**Task requirements**: Please rewrite the records below as a JSON list of strings, one string per line and blank lines omitted. Include only the lines from the very beginning down to and including the line containing "Answer: the wooden dock".

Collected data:
[Start of Attachment]
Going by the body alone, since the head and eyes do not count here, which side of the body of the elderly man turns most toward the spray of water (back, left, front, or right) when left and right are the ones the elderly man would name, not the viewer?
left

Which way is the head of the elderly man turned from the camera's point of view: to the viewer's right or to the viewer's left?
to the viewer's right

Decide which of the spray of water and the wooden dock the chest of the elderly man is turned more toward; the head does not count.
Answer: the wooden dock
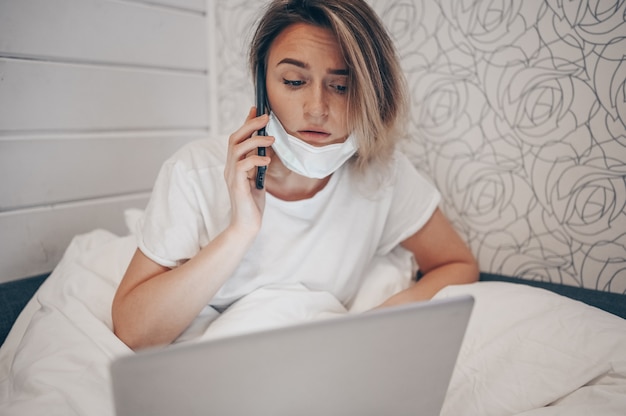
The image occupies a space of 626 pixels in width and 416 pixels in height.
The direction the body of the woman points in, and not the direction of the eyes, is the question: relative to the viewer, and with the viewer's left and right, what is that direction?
facing the viewer

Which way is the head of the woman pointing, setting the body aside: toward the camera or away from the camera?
toward the camera
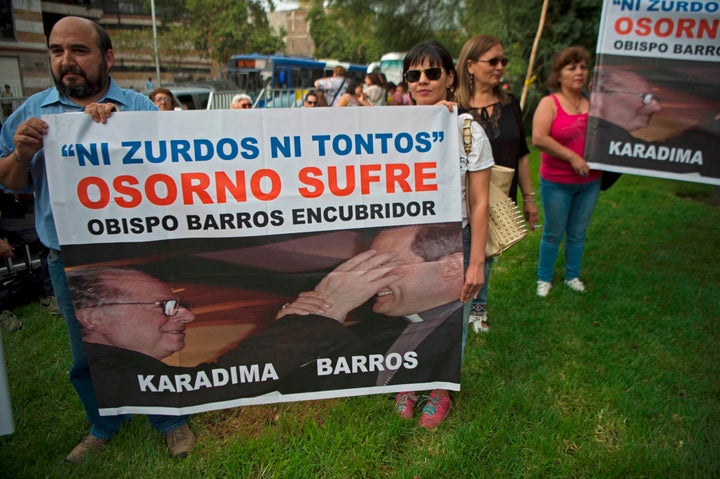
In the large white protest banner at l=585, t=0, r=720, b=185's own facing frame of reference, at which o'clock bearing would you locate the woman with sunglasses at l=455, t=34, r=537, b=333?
The woman with sunglasses is roughly at 1 o'clock from the large white protest banner.

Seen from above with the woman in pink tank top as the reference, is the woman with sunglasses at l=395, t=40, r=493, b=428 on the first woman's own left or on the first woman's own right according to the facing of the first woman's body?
on the first woman's own right

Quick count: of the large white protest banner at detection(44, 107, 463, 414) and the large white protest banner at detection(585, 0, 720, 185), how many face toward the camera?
2

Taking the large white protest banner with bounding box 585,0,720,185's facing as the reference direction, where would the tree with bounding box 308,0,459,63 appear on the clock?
The tree is roughly at 5 o'clock from the large white protest banner.

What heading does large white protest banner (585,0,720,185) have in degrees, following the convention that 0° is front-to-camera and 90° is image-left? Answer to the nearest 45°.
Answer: approximately 0°

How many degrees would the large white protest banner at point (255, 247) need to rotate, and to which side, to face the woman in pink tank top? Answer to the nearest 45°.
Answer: approximately 135° to its left

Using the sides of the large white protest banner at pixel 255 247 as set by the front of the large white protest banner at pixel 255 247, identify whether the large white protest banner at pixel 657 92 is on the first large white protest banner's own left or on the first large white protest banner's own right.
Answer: on the first large white protest banner's own left

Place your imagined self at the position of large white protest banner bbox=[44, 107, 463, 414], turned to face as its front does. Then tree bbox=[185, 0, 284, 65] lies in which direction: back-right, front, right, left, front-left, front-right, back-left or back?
back

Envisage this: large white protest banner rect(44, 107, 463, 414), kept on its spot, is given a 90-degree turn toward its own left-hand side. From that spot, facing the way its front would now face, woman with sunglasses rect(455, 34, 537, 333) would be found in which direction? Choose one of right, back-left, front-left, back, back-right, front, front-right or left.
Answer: front-left
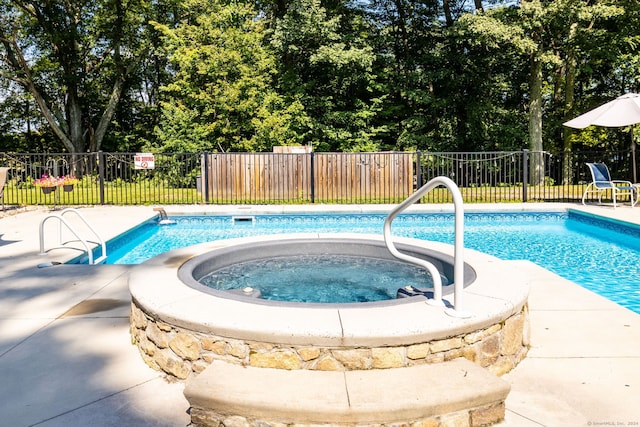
[End of Attachment]
**Solved exercise**:
[
  "Going by the body alone, since the head and eyes do not count here, which side of the body of the elderly man turns most toward the spray of water (back, left, front, or right) when left and right are the ones the elderly man would name, not the viewer?",
  "left",
  "Which way is the head of the elderly man turned from the camera's point of view: to the viewer's right or to the viewer's left?",
  "to the viewer's right",
  "Decide which of the spray of water and the wooden dock the chest of the elderly man is turned more toward; the head does not count.",
  "Answer: the wooden dock"
]